The girth of a nation

September 14, 2000


Suddenly, your weight is an office issue


   As the high-tech economy grows, so too do waistlines. First, TV turned us into couch potatoes, and now technology is making us progressively fatter. While statistics vary, obesity is on the rise. Many people blame our sedentary habits, pointing the finger at such innovations as e-mail.

 In response, Federal Health Minister Allan Rock, fearing that overweight Canadians will bankrupt the health-care system, is promoting a new strategy. Describing fat workers as ''desk potatoes'' who spend their days ''sitting in front of their computers, on their telephones or in meetings,'' Health Canada is trying to  motivate companies to increase the physical activity of their employees.

 This initiative, reminiscent of the ParticipAction program begun in 1971, has the goal of inspiring office workers to do things such as walk or cycle to work. What it does is make obesity a corporate issue and losing weight the boss's problem.

 For decades, people have been moulding fat into someone else's issue. It became a feminist issue when therapists, such as Susie Orbach, began interpreting fat as symbolic of the suppressed feelings that result from living in a male dominated society.
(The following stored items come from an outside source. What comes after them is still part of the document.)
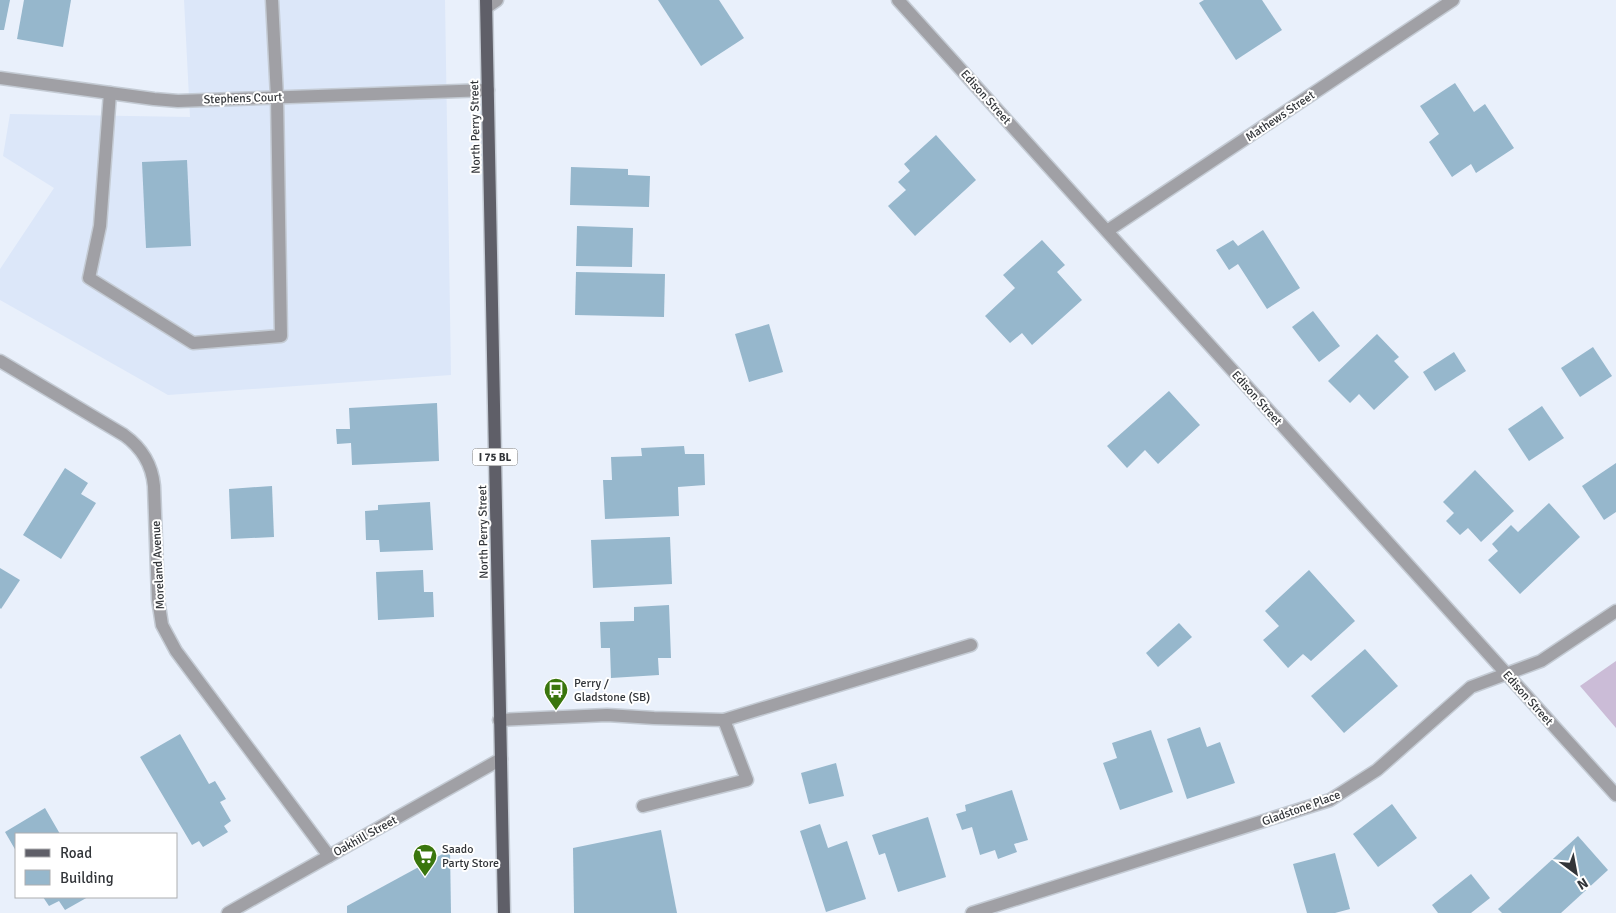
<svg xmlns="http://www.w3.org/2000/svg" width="1616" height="913" font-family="Signika,sans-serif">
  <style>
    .built { fill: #dce7f9 }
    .green { fill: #cbbcd7 }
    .building { fill: #96b7cc }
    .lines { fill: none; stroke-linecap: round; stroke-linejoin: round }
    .service-casing { stroke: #c4cbd4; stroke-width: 15 }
    .minor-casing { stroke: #c4cbd4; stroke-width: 15 }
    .primary-casing { stroke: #c4cbd4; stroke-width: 15 }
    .service { stroke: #a0a0a5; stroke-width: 12 }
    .minor { stroke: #a0a0a5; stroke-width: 12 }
    .primary { stroke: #5f5f68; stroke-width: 12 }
    .labels { text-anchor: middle; stroke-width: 4; stroke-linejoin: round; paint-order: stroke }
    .shield { fill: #fff; stroke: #707274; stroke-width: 1 }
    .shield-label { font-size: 11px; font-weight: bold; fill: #323539 }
    .street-label { font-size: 12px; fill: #323539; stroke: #fff }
    .poi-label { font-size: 12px; fill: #323539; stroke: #fff; text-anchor: start }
  </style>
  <rect width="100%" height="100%" fill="#e9f0fb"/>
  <path class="built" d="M 184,0 L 445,0 L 451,375 L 168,395 L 0,300 L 0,269 L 54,188 L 3,156 L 10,114 L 190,117 Z"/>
  <path class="green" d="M 1616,661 L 1616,728 L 1580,686 Z"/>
  <g class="building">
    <path d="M 0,0 L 10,0 L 4,30 L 0,30 Z"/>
    <path d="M 24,0 L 71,0 L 63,47 L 17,39 Z"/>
    <path d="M 658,0 L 719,0 L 744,38 L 701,66 Z"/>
    <path d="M 1204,0 L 1262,0 L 1282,30 L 1236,60 L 1199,3 Z"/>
    <path d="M 1455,83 L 1474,112 L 1485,104 L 1514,148 L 1476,173 L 1471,164 L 1452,177 L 1429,142 L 1439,134 L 1420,106 Z"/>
    <path d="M 936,135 L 976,180 L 915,236 L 888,206 L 906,190 L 898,182 L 910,171 L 904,164 Z"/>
    <path d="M 187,160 L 191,246 L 146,248 L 142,162 Z"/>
    <path d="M 571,167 L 628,169 L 628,175 L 650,176 L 649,207 L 570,205 Z"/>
    <path d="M 577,226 L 633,228 L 632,267 L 576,266 Z"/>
    <path d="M 1263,230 L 1300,288 L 1267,309 L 1238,264 L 1229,270 L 1216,250 L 1233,240 L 1238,246 Z"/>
    <path d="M 1042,240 L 1065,265 L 1057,272 L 1082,300 L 1032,345 L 1022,333 L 1010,343 L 985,316 L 1015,288 L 1003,275 Z"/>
    <path d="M 576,272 L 665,274 L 664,317 L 575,315 Z"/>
    <path d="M 1313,311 L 1340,346 L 1319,362 L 1292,327 Z"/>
    <path d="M 769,324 L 783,372 L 749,382 L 735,334 Z"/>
    <path d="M 1377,334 L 1399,357 L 1394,361 L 1409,377 L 1374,410 L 1359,394 L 1350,403 L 1328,381 Z"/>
    <path d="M 1593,347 L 1612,376 L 1580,397 L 1561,368 Z"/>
    <path d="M 1454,352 L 1466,371 L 1435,391 L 1423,372 Z"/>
    <path d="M 1169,391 L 1200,425 L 1158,464 L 1145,450 L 1127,468 L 1107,446 Z"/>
    <path d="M 437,403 L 439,461 L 352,465 L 351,443 L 337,444 L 336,429 L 350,429 L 349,408 Z"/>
    <path d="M 1542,406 L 1564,438 L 1529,461 L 1508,429 Z"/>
    <path d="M 684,446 L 685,454 L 704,454 L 705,485 L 678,487 L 679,516 L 605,519 L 603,480 L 612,480 L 611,457 L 642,456 L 641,448 Z"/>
    <path d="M 1616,463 L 1616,512 L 1604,520 L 1582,486 Z"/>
    <path d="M 65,468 L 88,483 L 81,494 L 96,503 L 61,559 L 23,535 Z"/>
    <path d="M 1475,470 L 1514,511 L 1481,542 L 1468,528 L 1460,535 L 1446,521 L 1454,513 L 1443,502 Z"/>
    <path d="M 272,486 L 274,537 L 231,539 L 229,489 Z"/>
    <path d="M 430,502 L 433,550 L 380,552 L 379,540 L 366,540 L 365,511 L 378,510 L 378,505 Z"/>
    <path d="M 1549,503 L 1580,537 L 1520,594 L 1488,560 L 1498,551 L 1492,544 L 1511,525 L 1518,532 Z"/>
    <path d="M 670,537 L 672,584 L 593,588 L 591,540 Z"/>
    <path d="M 0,568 L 20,580 L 1,609 L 0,608 Z"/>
    <path d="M 423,570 L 424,592 L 433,592 L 434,617 L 378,620 L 376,572 Z"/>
    <path d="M 1309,570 L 1355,621 L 1311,661 L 1303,654 L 1288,668 L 1263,640 L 1279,626 L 1265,611 Z"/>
    <path d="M 669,605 L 671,658 L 658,658 L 659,675 L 611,678 L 610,648 L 601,648 L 600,622 L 634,621 L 634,607 Z"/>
    <path d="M 1179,623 L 1192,637 L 1158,667 L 1146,653 Z"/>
    <path d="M 1365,649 L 1398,686 L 1344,733 L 1311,696 Z"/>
    <path d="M 1200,727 L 1207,747 L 1220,742 L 1235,783 L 1187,799 L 1167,739 Z"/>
    <path d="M 1151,730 L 1173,792 L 1120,810 L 1103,763 L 1117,758 L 1112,743 Z"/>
    <path d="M 180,734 L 209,784 L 215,781 L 226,799 L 220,802 L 231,821 L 224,826 L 228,832 L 203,847 L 199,841 L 192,845 L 140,757 Z"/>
    <path d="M 836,763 L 844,796 L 809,804 L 801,773 Z"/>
    <path d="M 1012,790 L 1028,840 L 1014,844 L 1017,852 L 998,859 L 995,850 L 980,855 L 972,827 L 962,830 L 956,814 L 966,811 L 965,805 Z"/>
    <path d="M 1392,804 L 1417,838 L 1378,867 L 1353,834 Z"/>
    <path d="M 45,808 L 60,834 L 16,834 L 16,851 L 5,832 Z"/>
    <path d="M 928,817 L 946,877 L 898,892 L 885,853 L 879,855 L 872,835 Z"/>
    <path d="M 820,824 L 828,848 L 847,841 L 866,899 L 826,912 L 800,831 Z"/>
    <path d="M 661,830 L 677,913 L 574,913 L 573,848 Z"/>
    <path d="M 1578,836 L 1608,870 L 1561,913 L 1502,913 L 1498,909 Z"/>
    <path d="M 450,850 L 451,913 L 347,913 L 347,906 Z"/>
    <path d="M 1335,853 L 1350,909 L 1335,913 L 1307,913 L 1293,864 Z"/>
    <path d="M 1471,874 L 1490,898 L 1471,913 L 1438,913 L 1432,905 Z"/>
    <path d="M 43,897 L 88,897 L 65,910 L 59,901 L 49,906 Z"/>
  </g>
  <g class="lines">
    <defs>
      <g id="service">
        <path d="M 110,93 L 100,226 L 89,278 L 193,343 L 281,336 L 277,97 L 272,0"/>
        <path d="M 499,720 L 607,715 L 654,718 L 724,720 L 971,645"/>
        <path d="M 643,806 L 747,780 L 724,720"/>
      </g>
      <g id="minor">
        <path d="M 898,0 L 1616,795"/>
        <path d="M 487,7 L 497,0"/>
        <path d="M 0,78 L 154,99 L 178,101 L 488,90"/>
        <path d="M 1107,231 L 1453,0"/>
        <path d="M 0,361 L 124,435 C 142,448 152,464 154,486 L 158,599 L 162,625 L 176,651 L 329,856"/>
        <path d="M 228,913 L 501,759"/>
        <path d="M 972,913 L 1330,800 L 1377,770 L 1471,687 L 1541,661 L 1616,611"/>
      </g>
      <path id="primary" d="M 486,0 L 504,913"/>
    </defs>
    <use href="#service" class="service-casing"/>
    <use href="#minor" class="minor-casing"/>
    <use href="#primary" class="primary-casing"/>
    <use href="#service" class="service"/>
    <use href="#minor" class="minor"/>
    <use href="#primary" class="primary"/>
  </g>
  <defs>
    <symbol id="bus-pin" viewBox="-11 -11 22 30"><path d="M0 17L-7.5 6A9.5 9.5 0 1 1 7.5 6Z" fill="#3a760d" stroke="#fff"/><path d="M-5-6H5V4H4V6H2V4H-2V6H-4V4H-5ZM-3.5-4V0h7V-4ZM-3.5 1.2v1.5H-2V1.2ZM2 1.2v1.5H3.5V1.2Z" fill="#fff"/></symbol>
    <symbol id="supermarket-pin" viewBox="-11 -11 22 30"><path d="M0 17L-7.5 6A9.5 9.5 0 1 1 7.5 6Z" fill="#3a760d" stroke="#fff"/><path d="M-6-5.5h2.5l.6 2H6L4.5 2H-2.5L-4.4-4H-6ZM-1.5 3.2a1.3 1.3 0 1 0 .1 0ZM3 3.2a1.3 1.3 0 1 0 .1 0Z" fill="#fff"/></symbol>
  </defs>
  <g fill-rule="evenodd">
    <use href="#bus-pin" x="542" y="676" width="28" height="38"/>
    <use href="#supermarket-pin" x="411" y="842" width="28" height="38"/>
  </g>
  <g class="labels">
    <rect class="shield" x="472.5" y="448.5" width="45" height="17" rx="4"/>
    <g class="shield-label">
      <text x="495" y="461">I 75 BL</text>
    </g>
    <g class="street-label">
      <text transform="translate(986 97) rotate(48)" y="4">Edison Street</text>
      <text transform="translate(243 98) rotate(-2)" y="4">Stephens Court</text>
      <text transform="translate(1280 116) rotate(-34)" y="4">Mathews Street</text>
      <text transform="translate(475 127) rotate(-91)" y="4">North Perry Street</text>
      <text transform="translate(1257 398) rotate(48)" y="4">Edison Street</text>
      <text transform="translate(483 532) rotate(-91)" y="4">North Perry Street</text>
      <text transform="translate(158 565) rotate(-93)" y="4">Moreland Avenue</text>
      <text transform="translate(1528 698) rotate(48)" y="4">Edison Street</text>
      <text transform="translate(1301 808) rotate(-20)" y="4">Gladstone Place</text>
      <text transform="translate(365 836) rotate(-29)" y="4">Oakhill Street</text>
    </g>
    <g class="poi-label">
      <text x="574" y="687">Perry /<tspan x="574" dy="14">Gladstone (SB)</tspan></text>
      <text x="442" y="853">Saado<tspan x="442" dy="14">Party Store</tspan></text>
    </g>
  </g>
  <rect x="15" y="833" width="162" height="65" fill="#ffffff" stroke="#adaeb0"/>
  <rect x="25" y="849" width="25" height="8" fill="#5f5f68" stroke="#adaeb0"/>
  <text x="60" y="858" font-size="15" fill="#323539">Road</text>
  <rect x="25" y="870" width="25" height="15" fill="#96b7cc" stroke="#adaeb0"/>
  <text x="60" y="883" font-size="15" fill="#323539">Building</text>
  <g transform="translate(1576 873) rotate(148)" stroke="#ffffff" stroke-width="4" paint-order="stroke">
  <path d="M0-4L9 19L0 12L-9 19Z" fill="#323539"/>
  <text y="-8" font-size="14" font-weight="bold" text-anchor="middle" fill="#323539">N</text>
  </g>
</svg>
The idea remains popular that being overweight is the patriarchy's fault and that women would feel better if they just said so. Clearly, for many women, expressing anger beats shedding pounds.

 Medicine and the pharmaceutical industry, on the other hand, view obesity as the consequence of genetic, hormonal and metabolic factors. So, while giving lip service to exercise and diet, physicians rely heavily on drugs, including amphetamine-derived stimulants (amphetamines themselves are illegal) and the ever-popular panacea Prozac, to alter body functions and cravings.

 Riding the success of nicotine patches, a hospital in London, England, has developed a patch to reduce craving for chocolates and other sweets. And medical researchers at Wayne State University in Detroit are tracking an ''obesity bug.'' If they can demonstrate that a virus known as Ad-36 causes fat accumulation, we may eventually be able to say that we ''caught the fat.''

 Two scientists from the U.S. National Institute of Health, on the other hand, are examining fatness not as an illness, but as an environmental issue. Hypothesizing that artificial lighting has allowed us to alter our waking life so that we don't get the necessary amount of sleep in the winter season, they believe we should sleep more. They argue that ''if you sleep at night for the number of hours it would be normally dark outside, you will only crave sugar in summer when the hours of light are long.'' According to them, the body will deal with this fat, and exercise is not only unnecessary, it might just ''be the last nail in our collective coffin.''

 Coming from an opposing direction, the National Association to Advance Fat Acceptance (NAAFA) wants fatness to be recognized as normal and acknowledged as a human rights issue. Founded in 1969 to fight what it termed ''discrimination based on body size,'' NAAFA claims to ''provide fat people with the tools for self-empowerment through public education and advocacy.'' The organization recently succeeded in getting a law passed in San Francisco that bans discrimination -- in housing, employment, hotels, bars, restaurants and movie theatres -- against those who are wide-loaded.

 But for NAAFA's members, mostly women, being proudly fat goes beyond just dignity and rights; it is a cause to celebrate, as they did at a recent Fat Acceptance Convention in San Diego. During the day, they offered each other encouragement and by night they gathered for costume dances and risque fashion shows, trading slogans such as, ''It's my body and I'll have pie if I want to.''

 Diets and exercise are clearly not part of their agenda.

 While most of us might laugh at NAAFA antics and ignore far-out theories about fatness, we'd likely agree with the sentiments expressed in Health Canada's new strategy. Who can seriously argue against the benefits of physical exercise?

 But this reincarnation of ParticipAction, however sensible it sounds, is unlikely to work. That's because all of us, including ''desk potatoes,'' already know that we should exercise more and that it's unhealthy to be fat. The last thing we need is an educational program to drum in what stares us in the face and in the mirror.

 The problem is that we lack the will to do anything about it. In this decadent 21st-century society, when fat is ''flabulous'' and walking to the fridge is exercise, we want everything to be easy -- to come to us. That's why, to date, no one and no program has been able to abate the rising number of fat people in our society.

 Years ago, Cyril Connolly wrote that ''imprisoned in every fat man, a thin man is wildly signalling to be let out.''

 That's where the real problem for desk potatoes lies. No one can ''let us out'' but ourselves. As long as we keep turning fat into someone else's issue, that someone -- the patriarchy, a virus, electric lights or the boss -- will be responsible. Mr. Rock's intentions may be good, but fat is nobody's issue but our own.